Task goal: If a record contains a picture, leave the picture out and reproduce everything else exactly.

* * *

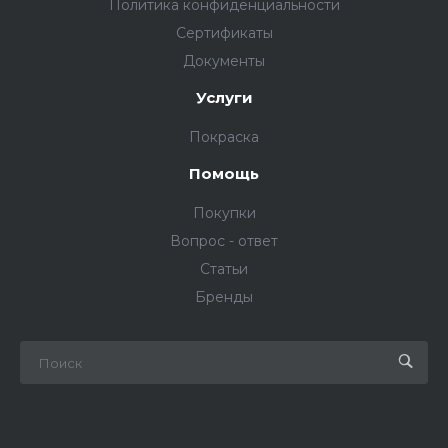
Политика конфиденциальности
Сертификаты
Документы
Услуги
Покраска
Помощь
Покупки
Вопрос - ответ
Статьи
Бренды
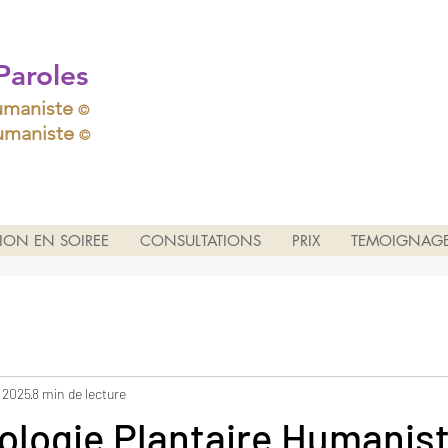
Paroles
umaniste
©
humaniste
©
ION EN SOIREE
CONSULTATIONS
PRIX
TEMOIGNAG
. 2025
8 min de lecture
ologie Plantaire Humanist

* * *

Answer space:
Политика конфиденциальности
Сертификаты
Документы
Услуги
Покраска
Помощь
Покупки
Вопрос - ответ
Статьи
Бренды
Paroles
umaniste
©
humaniste
©
ION EN SOIREE
CONSULTATIONS
PRIX
TEMOIGNAG
. 2025
8 min de lecture
ologie Plantaire Humanist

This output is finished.